Understanding natural isotopic variations in cultured cancer cells.

Rationale: Natural variations in the abundance of the stable isotopes of nitrogen (δN) and carbon (δC) offer valuable insights into metabolic fluxes. In the wake of strong interest in cancer metabolism, recent research has revealed δN and δC variations in cancerous compared to non-cancerous tissues and cell lines. However, our understanding of natural isotopic variations in cultured mammalian cells, particularly in relation to metabolism, remains limited. This study aims to start addressing this gap using metabolic modulations in cells cultured under controlled conditions.

Methods: Prostate cancer cells (PC3) were cultured in different conditions and their δN and δC were measured using isotope ratio mass spectrometry. Isotopic variations during successive cell culture passages were assessed and two widely used cell culture media (RPMI and DMEM) were compared. Metabolism was modulated through glutamine deprivation and hypoxia.

Results: Successive cell culture passages generally resulted in reproducible δN and δC values.

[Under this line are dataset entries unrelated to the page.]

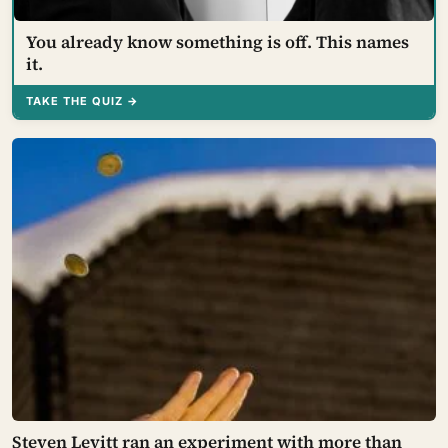
You already know something is off. This names
it.
TAKE THE QUIZ →
Steven Levitt ran an experiment with more than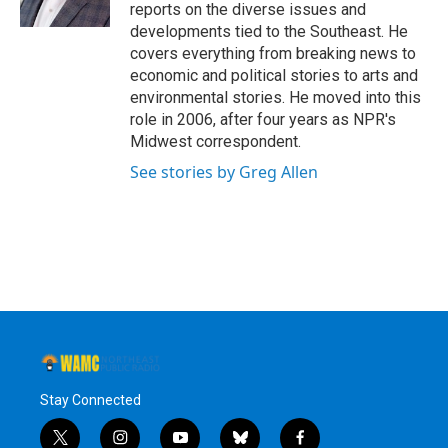
k
n
reports on the diverse issues and
developments tied to the Southeast. He
covers everything from breaking news to
economic and political stories to arts and
environmental stories. He moved into this
role in 2006, after four years as NPR's
Midwest correspondent.
See stories by Greg Allen
Stay Connected
t
i
y
b
f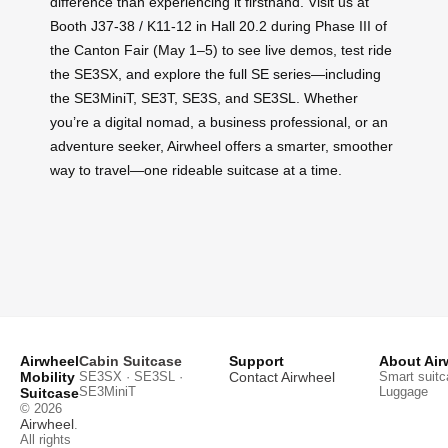
difference than experiencing it firsthand. Visit us at
Booth J37-38 / K11-12 in Hall 20.2 during Phase III of
the Canton Fair (May 1–5) to see live demos, test ride
the SE3SX, and explore the full SE series—including
the SE3MiniT, SE3T, SE3S, and SE3SL. Whether
you’re a digital nomad, a business professional, or an
adventure seeker, Airwheel offers a smarter, smoother
way to travel—one rideable suitcase at a time.
Airwheel
Cabin Suitcase
Support
About Air
Mobility
SE3SX · SE3SL ·
Contact Airwheel
Smart suitc
SE3MiniT
Luggage
Suitcase
© 2026
Airwheel
.
All rights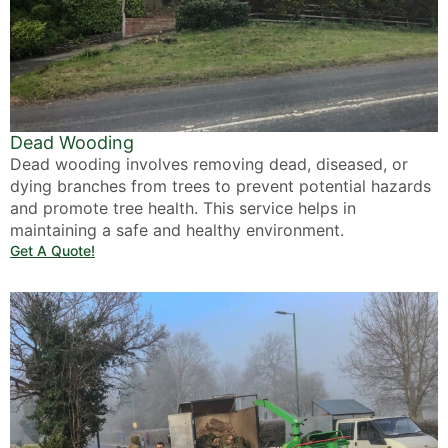
Dead Wooding
Dead wooding involves removing dead, diseased, or
dying branches from trees to prevent potential hazards
and promote tree health. This service helps in
maintaining a safe and healthy environment.
Get A Quote!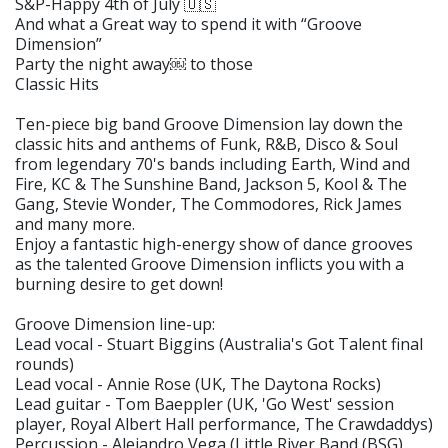
S&P-Happy 4th of July 🇺🇸
And what a Great way to spend it with “Groove
Dimension”
Party the night away￼ to those
Classic Hits
Ten-piece big band Groove Dimension lay down the
classic hits and anthems of Funk, R&B, Disco & Soul
from legendary 70's bands including Earth, Wind and
Fire, KC & The Sunshine Band, Jackson 5, Kool & The
Gang, Stevie Wonder, The Commodores, Rick James
and many more.
Enjoy a fantastic high-energy show of dance grooves
as the talented Groove Dimension inflicts you with a
burning desire to get down!
Groove Dimension line-up:
Lead vocal - Stuart Biggins (Australia's Got Talent final
rounds)
Lead vocal - Annie Rose (UK, The Daytona Rocks)
Lead guitar - Tom Baeppler (UK, 'Go West' session
player, Royal Albert Hall performance, The Crawdaddys)
Percussion - Alejandro Vega (Little River Band (BSG),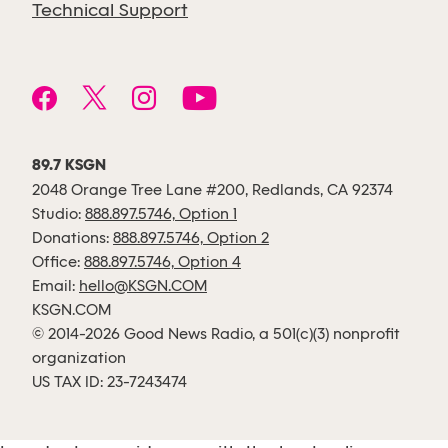
Technical Support
89.7 KSGN
2048 Orange Tree Lane #200, Redlands, CA 92374
Studio:
888.897.5746, Option 1
Donations:
888.897.5746, Option 2
Office:
888.897.5746, Option 4
Email:
hello@KSGN.COM
KSGN.COM
© 2014-2026 Good News Radio, a 501(c)(3) nonprofit
organization
US TAX ID: 23-7243474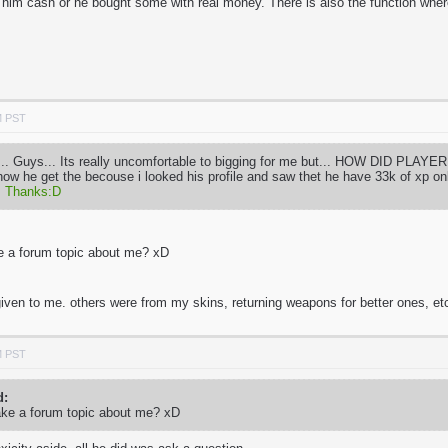
him cash or he bought some with real money. There is also the function whe
M PST
.. Guys... Its really uncomfortable to bigging for me but... HOW DID PLA
 how he get the becouse i looked his profile and saw thet he have 33k of xp 
.
Thanks:D
e a forum topic about me? xD
iven to me. others were from my skins, returning weapons for better ones, e
M PST
d:
ake a forum topic about me? xD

The impact of culture medium composition on δN and δC of the cells highlights the importance of maintaining a consistent medium composition across conditions whenever possible. Glutamine deprivation and hypoxia induced a lower δC in bulk cell samples, with only the former affecting δN. Gaps between theory and experiments were bridged and the lessons learned throughout the process are provided.

Conclusions: Exposing cultured cancer cells to hypoxia allowed us to further investigate the relation between metabolic modulations and natural isotopic variations, while mitigating the confounding impact of changing culture medium composition. This study highlights the potential of natural δC variations for studying substrate fluxes and nutrient allocation in reproducible culture conditions. Considering cell yield and culture medium composition is pivotal to the success of this approach.